| Selection |
◇ ◇ ◇ ◇

How to make a github actions matrix for your Ginkgo tests

󰃭 2024-02-25

If you’ve ever dabbled in writing or maintaining a Kubernetes operator using kubebuilder or operator-framework, you’ll surely know what Ginkgo is.

For everyone else: Ginkgo (paired with Gomega) it’s the default kubebuilder/operator-framework suite for writing integration/e2e tests.

And most likely, you’ve also worked with this framework in GitHub Actions and noticed how frustrating it can be to wait for a long test job to finish, perhaps reporting errors that need to be read in lengthy log outputs. Nothing irreparable, of course, but when you have a single flaky test, it can consume all your time and invalidate the entire pipeline.

Getting to know Ginkgo better

While studying the framework for an operator I am currently maintaining, I came across an important statement in the documentation:

[…] Ginkgo makes an important, foundational, assuption about the specs in your suite: Ginkgo assumes specs are independent. Because individual Ginkgo specs do not depend on each other, it is possible to run them in any order; it is possible to run subsets of them; it is even possible to run them simultaneously in parallel. Ensuring your specs are independent is foundational to writing effective Ginkgo suites that make the most of Ginkgo’s capabilities.

The idea

Indeed, I noticed that the tests were executed randomly in a different order each time. With a random namespace in the code, I thought to myself, “Why not run them in parallel?” The issue with that approach is that each test spawned a Jenkins instance, and having 3-6 of them could overload a single GitHub runner. While the tests might succeed, the pressure on the cluster could slow down or halt execution altogether.

So, my second thought was, “Why not run them separately in a GitHub Actions matrix?” This way, if a job fails, I can simply restart that particular one without rerunning all of them.

GitHub Actions Matrix and JSON

What is this github actions matrix anyway?

◇ ◇ ◇ ◇

| Task instructions |
A - Decide whether each statement agrees with the Ginkgo article, answering yes or no and quoting the deciding words: (i) Ginkgo assumes that specs are independent. (ii) The tests ran in the same order every time. (iii) Each test spawned a Jenkins instance.
B - Write the next part of the Ginkgo article, beginning after its last line.
The listing comes from a separate source unrelated to the Ginkgo article.

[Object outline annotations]
◇ ◇ ◇ ◇

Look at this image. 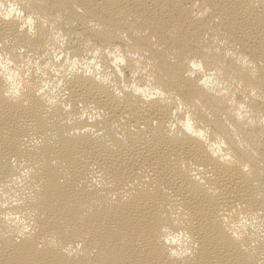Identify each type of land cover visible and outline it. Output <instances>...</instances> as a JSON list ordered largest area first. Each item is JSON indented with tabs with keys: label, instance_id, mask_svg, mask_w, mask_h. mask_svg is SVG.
<instances>
[{
	"label": "bare ground",
	"instance_id": "6f19581e",
	"mask_svg": "<svg viewBox=\"0 0 264 264\" xmlns=\"http://www.w3.org/2000/svg\"><path fill=\"white\" fill-rule=\"evenodd\" d=\"M205 8L204 16L193 14ZM26 11L51 18L60 13L56 27L66 37L64 50L74 55L86 46L139 53L142 65L151 62L150 72L165 91L187 103L201 99L213 119L199 109L196 118L228 136L237 160L249 164L250 172L211 159L200 142L179 129L170 135L171 108L159 101L145 103L130 93L120 99L109 86L81 75L65 81L70 111L59 105L49 110L32 88L22 100H8L0 81V185L30 170L24 184L14 188L23 203L8 210L34 222L33 234L18 238L0 221V264H172L159 240L161 227H176L170 208L183 209L184 230L199 243L185 264H264V236L250 233L251 238L235 241L217 216L220 208L238 202L246 213L262 214L264 231V124L259 123L264 100L248 101L255 125L233 121L246 145L237 148L224 125L227 105L184 75L192 57L204 58L209 67L223 60L229 65L226 76L243 81L237 100L250 86L264 97V0H31ZM5 40L0 51L13 58L21 47L24 56L43 55L51 43L39 23L30 37L18 32L14 21H0V43ZM225 49L247 56L256 77L232 65L231 58L224 60ZM81 104L103 109V118L91 124L78 120ZM83 127L99 135L70 134ZM189 159L212 173L207 183L220 189L218 195L192 182L180 166ZM77 243L79 252L63 251Z\"/></svg>",
	"mask_w": 264,
	"mask_h": 264
},
{
	"label": "clouds",
	"instance_id": "9594fccd",
	"mask_svg": "<svg viewBox=\"0 0 264 264\" xmlns=\"http://www.w3.org/2000/svg\"><path fill=\"white\" fill-rule=\"evenodd\" d=\"M31 0H0V21H14L17 31L33 37L36 34L37 24L41 28L48 30V40L43 55L33 56L29 53L24 56V48L18 49L17 55L13 58L12 53L0 51V81H3L5 87L2 90L3 97L12 102L20 101L24 98L29 88L33 89V94L37 96L49 110L53 106L59 105L65 112L70 111L71 103H65L68 92L65 87V81L73 76H84L94 81L109 86L113 94L122 99L125 94L130 93L134 97H139L145 103L159 101L162 104L170 106L169 120L167 127L169 134H186L194 140L200 142L204 151L211 159L220 164L232 166L238 165L243 173L250 172V166L247 163H240L229 142L228 136L221 132L213 131L210 127L196 118V110L199 109L209 120L213 119L212 112L204 107L201 99H193L192 103H187L175 92L165 91L156 82V78L150 72L151 62L142 65L143 57L139 53L129 50L122 51L119 47L114 49L95 47L87 49L81 55H74L70 50H64L66 37L61 30L56 27V22L60 19V13H56L54 18L39 13L26 11L30 7ZM193 7H197L196 4ZM77 11H82L77 8ZM209 9L194 12L197 17L204 16ZM90 26L97 29L99 24L89 21ZM5 40L0 43V48L6 44ZM224 41H221L223 44ZM219 53V48L216 49ZM224 60L231 58L232 65L239 66L242 70H250L249 74L255 78L258 71L256 65L243 54H236L231 49H225L223 53ZM41 61H44L41 64ZM186 71L184 75L187 78L195 79L196 87L203 93L212 97L215 101L227 105V115L224 117V125L231 134V139L235 141L237 148H245L244 141L238 134L233 121L236 123L252 126L257 123L253 118V113L248 107L249 99L264 100V97L258 95V90L254 87L247 89V95L242 100H237V93L243 87V81H237L231 75L226 76V65L223 60L218 62V66H206L204 58L192 57L186 60ZM127 71V76H126ZM32 77L36 80L33 83ZM27 103V101H25ZM81 112L78 120L87 119L91 124L94 121L103 118V109H96L94 105L89 104L86 108L80 105ZM229 116L231 119H229ZM69 125L72 120L67 121ZM155 123V121H153ZM264 124V117L259 120ZM177 129L180 133H177ZM94 133V128L83 127L73 129L70 134ZM255 154V153H254ZM12 165L15 167L16 160L12 159ZM181 168L187 170L189 178L195 184L204 186L207 191L216 196L220 189L209 186L207 180L212 176L210 171L205 170L203 164L196 163L193 159L186 162L181 161ZM30 170L25 168L18 176H13L11 180L0 185V221L4 226L14 229L18 238H28L34 232L33 221L26 218L22 213L9 211L13 206L23 203L20 192L14 188H19L28 178ZM93 183H96L93 180ZM7 189V191L5 190ZM113 199L115 196L113 195ZM178 200L179 197H176ZM183 209L171 211V220L176 227H161L159 240L163 242L166 248L168 258L172 264H185L191 259L199 247L198 241L192 234L183 227V221L187 220V215L181 216ZM261 213L248 214L244 211L243 205L235 203L227 207H222L217 212L220 225L224 231L235 241H242L250 237V233L255 235L261 230ZM253 240V245L255 244ZM82 249V245L77 243L75 246L69 245L63 251L68 255H73ZM247 250V249H245Z\"/></svg>",
	"mask_w": 264,
	"mask_h": 264
}]
</instances>
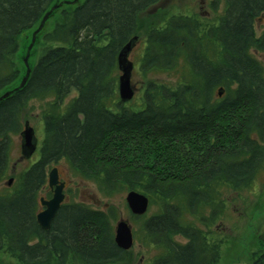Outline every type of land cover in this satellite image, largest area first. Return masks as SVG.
Returning a JSON list of instances; mask_svg holds the SVG:
<instances>
[{"label":"trees","instance_id":"trees-1","mask_svg":"<svg viewBox=\"0 0 264 264\" xmlns=\"http://www.w3.org/2000/svg\"><path fill=\"white\" fill-rule=\"evenodd\" d=\"M56 1L0 0V90L18 82L0 100V182L28 103L53 99L41 113L38 159L0 193V255L16 264L129 263L114 243L113 206L63 204L50 229L39 228L49 168L63 160L105 198L134 191L148 199L156 212L133 217L140 241L158 253L148 264H218L222 189H248L264 167V69L254 57L264 53V27L260 35L255 27L264 0H215L223 4L216 21L175 14L145 30L141 77L176 70L180 59L184 71L174 85L147 80L135 107L119 101L117 56L137 36L139 16L161 0H82L53 10L59 19L36 34L37 59L14 90L26 74L15 60L19 39ZM249 264H264V245Z\"/></svg>","mask_w":264,"mask_h":264},{"label":"rangeland","instance_id":"rangeland-1","mask_svg":"<svg viewBox=\"0 0 264 264\" xmlns=\"http://www.w3.org/2000/svg\"><path fill=\"white\" fill-rule=\"evenodd\" d=\"M66 1L72 0H57L55 5L60 7L67 6ZM82 1V0H80ZM215 0H161L152 7H149L138 18L139 27L137 33V42L135 47L129 53V61L133 65V71L131 74V85L134 89V97L132 101L125 103L129 107H135L140 105L141 95L144 91V83L150 80L159 84L174 85L181 77V71H184L182 60L178 64L176 70L171 71H157L149 72L146 74V79L141 77L139 73L138 64L142 59V53L144 49V36L145 30L154 23H161L164 18L170 15H188L199 20L216 21L217 17L222 14L223 4L222 2L215 3ZM65 2V3H64ZM70 5V4H69ZM66 9V7L64 8ZM49 18V19H48ZM47 23L44 26V31L51 28L55 19H59V14L54 13L51 17L48 16ZM40 25V24H39ZM38 24L33 27L28 33L21 35L19 39V50L15 56V60L21 69L23 74L26 71L23 58L26 54L28 43L31 39L33 31L39 26ZM255 27L257 34H261L264 27V16L256 22ZM38 48V47H37ZM36 46L29 54L28 66L33 67L37 56L38 50ZM254 57L258 62L262 64L264 69V53H254ZM24 78V77H23ZM22 82V81H21ZM16 82L11 87H4L0 90V97L3 96L6 91L17 85ZM77 96V92L73 90L69 96L64 100L63 107L73 98ZM53 99L32 100L28 103L27 109L22 115V128L25 123L34 130V135L37 139L36 152L29 158H24L21 154V138L19 134L11 135V145L9 150V169L6 178L0 182V193L4 191L10 192L11 187H8L7 181L9 179H16V177L27 170L31 164L39 157V149L43 137V123L41 113L46 108L47 103H52ZM57 168L59 179L65 184L64 190V203L80 202L88 205L93 210H105L109 206H113L118 210V221H126L131 227L133 235L134 245L130 249L129 263L128 264H148L150 261L157 257L158 253L154 248L145 247L142 241V234L139 231L140 223L138 219H133L135 216L127 208L126 195L128 193H117L109 198H105L99 190L96 188L95 183L85 180H79L74 177L67 163L63 160L58 161L56 164H51L50 168ZM13 180V181H14ZM48 188L43 189L40 197L47 198ZM223 199L225 200L226 209L221 216V220L217 221L213 228L215 234L220 239L225 240L221 254L219 255L218 264H249L251 262L252 253L260 249L261 245H264V167L258 173V176L253 180L252 185L245 190H239L232 192V190L226 188L222 189ZM148 212L145 216L150 217L156 212V209L150 205L148 206ZM41 208L39 207V211ZM116 223V224H117ZM115 224V227H116ZM114 227V228H115ZM139 239V241H137ZM141 240V241H140ZM0 264H16L6 256L0 255Z\"/></svg>","mask_w":264,"mask_h":264},{"label":"water","instance_id":"water-1","mask_svg":"<svg viewBox=\"0 0 264 264\" xmlns=\"http://www.w3.org/2000/svg\"><path fill=\"white\" fill-rule=\"evenodd\" d=\"M78 1L79 0H73L70 3L76 5ZM58 7L59 6H54L50 10V12L45 14L42 21L40 22L38 29L33 33L31 44L27 49V54L24 59L26 74L22 79V82L20 83L19 87L15 88L14 90L21 88L25 84L30 74V69L27 61L29 58L30 51L35 42V36L43 28L49 14ZM136 41L137 37H133L131 41L124 45V47L121 49L120 53L117 56V68L120 72V75L117 78V90L119 101L122 104L132 101V98L134 97V89L131 85V74L134 67L129 61L128 55L132 51V48L136 46ZM9 93L10 92H7L3 96H1L0 100L7 97ZM222 94L223 91L219 90L217 96L221 98ZM20 138L21 154L24 156V158L31 157L36 150L37 140L34 135V130L29 126L28 123L24 124V127L20 132ZM12 182L13 180L9 179L6 185L10 186ZM48 187L53 192L52 198L46 201L43 200V198L40 200L41 206L44 208V210L36 216V222L39 228L43 231H47L50 229L51 223L54 220L64 200V184L59 182L58 170L56 168H53L48 174ZM125 199L128 210H130L134 216L140 217L148 211V199L146 197H143V195H141L140 193L138 194L134 191H130L126 195ZM114 232V242L116 243L118 248L123 251H128L133 242V235L131 232L130 225H128L126 221L120 219L116 224Z\"/></svg>","mask_w":264,"mask_h":264},{"label":"bare ground","instance_id":"bare-ground-1","mask_svg":"<svg viewBox=\"0 0 264 264\" xmlns=\"http://www.w3.org/2000/svg\"><path fill=\"white\" fill-rule=\"evenodd\" d=\"M82 1H79V2H77V4L78 3H81ZM120 75V72H119V70H118V76ZM164 85H166V84H164ZM167 85H170V84H167ZM128 192H130V191H128ZM142 195V194H141ZM143 197H145L144 195H143ZM148 206H149V204H148ZM147 213V212H146ZM146 213L144 214V215H146ZM134 216V215H133ZM135 217H137V216H135ZM122 219V218H121ZM124 221V220H123ZM224 242H225V240H224ZM224 242H223V244H224ZM115 243V242H114ZM133 245H134V242H132V245L130 246V248L128 249V252L130 251V249L133 247ZM118 247V246H117ZM119 249V248H118Z\"/></svg>","mask_w":264,"mask_h":264},{"label":"flooded vegetation","instance_id":"flooded-vegetation-1","mask_svg":"<svg viewBox=\"0 0 264 264\" xmlns=\"http://www.w3.org/2000/svg\"><path fill=\"white\" fill-rule=\"evenodd\" d=\"M65 188H66V187H64V190H65ZM48 191H49V192L51 193V195H52V192H51L50 190H48ZM40 208H41V207H40ZM42 210H43V209L41 208V211H42Z\"/></svg>","mask_w":264,"mask_h":264}]
</instances>
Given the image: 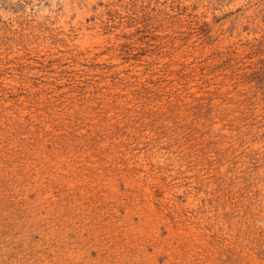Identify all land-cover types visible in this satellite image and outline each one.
<instances>
[{"label":"rangeland","instance_id":"rangeland-1","mask_svg":"<svg viewBox=\"0 0 264 264\" xmlns=\"http://www.w3.org/2000/svg\"><path fill=\"white\" fill-rule=\"evenodd\" d=\"M0 264H264V0H0Z\"/></svg>","mask_w":264,"mask_h":264}]
</instances>
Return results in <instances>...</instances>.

◇ ◇ ◇ ◇

| Task-by-task outputs |
A -
(i) Yes: "Ginkgo assumes specs are independent."
(ii) No: "the tests were executed randomly in a different order each time."
(iii) Yes: "each test spawned a Jenkins instance"

B -
The GitHub Actions matrix lets you run your workflow tasks across different configurations in a single YAML file. It’s handy for testing on various setups simultaneously. Here’s a quick example snippet:

jobs:
  build:
    strategy:
      matrix:
        os: [ubuntu-latest, windows-latest, macos-latest]
        python-version: [3.7, 3.8, 3.9]
    runs-on: ${{ matrix.os }}
    steps:
      - name: Set up Python
        uses: actions/setup-python@v4
        with:
          python-version: ${{ matrix.python-version }}

In this example, tasks would run across Ubuntu, Windows, and macOS using Python versions 3.7, 3.8, and 3.9, testing different combinations efficiently.

Free form matrix and fromJson

Some time ago, the only way to create matrices in GitHub Actions syntax was with hardcoded values or by using specific GitHub Actions.

This changed a while ago when GitHub introduced the fromJson method. This was a game changer because it allowed you to create dynamic jobs based on pre-generated output.

Parsing with an old ginko version problem

Goal

Now it comes the fun part, to create a matrix we need to produce a json output with the list of ginkgo tests and then split them and tell ginkgo to only run of them with the ginkgo.focus option.

My first thought was to see in the upstream documentation what I can use to generate -without running the tests- a parsable report or even better a JSON one. However my operator is still in the middle of golang/SDK upgrade, so I have to deal with a very old version of Ginkgo (v1.14.1) with limited options.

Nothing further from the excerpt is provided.